EXERCISE PROMPT:
Taking the line with "inductif en RFID industriel" as the start, reproduce every line until the records end, exactly and with nothing added.

——————————

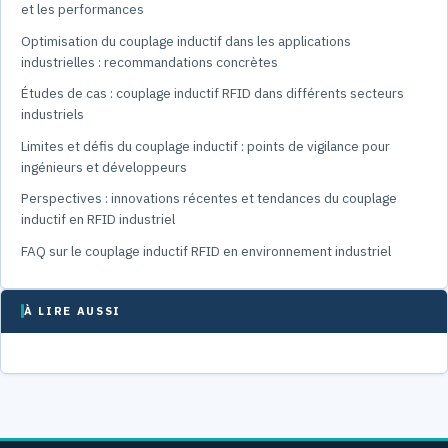
et les performances
Optimisation du couplage inductif dans les applications
industrielles : recommandations concrètes
Études de cas : couplage inductif RFID dans différents secteurs
industriels
Limites et défis du couplage inductif : points de vigilance pour
ingénieurs et développeurs
Perspectives : innovations récentes et tendances du couplage
inductif en RFID industriel
FAQ sur le couplage inductif RFID en environnement industriel
À LIRE AUSSI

——————————

RESULT BELOW:
inductif en RFID industriel
FAQ sur le couplage inductif RFID en environnement industriel
À LIRE AUSSI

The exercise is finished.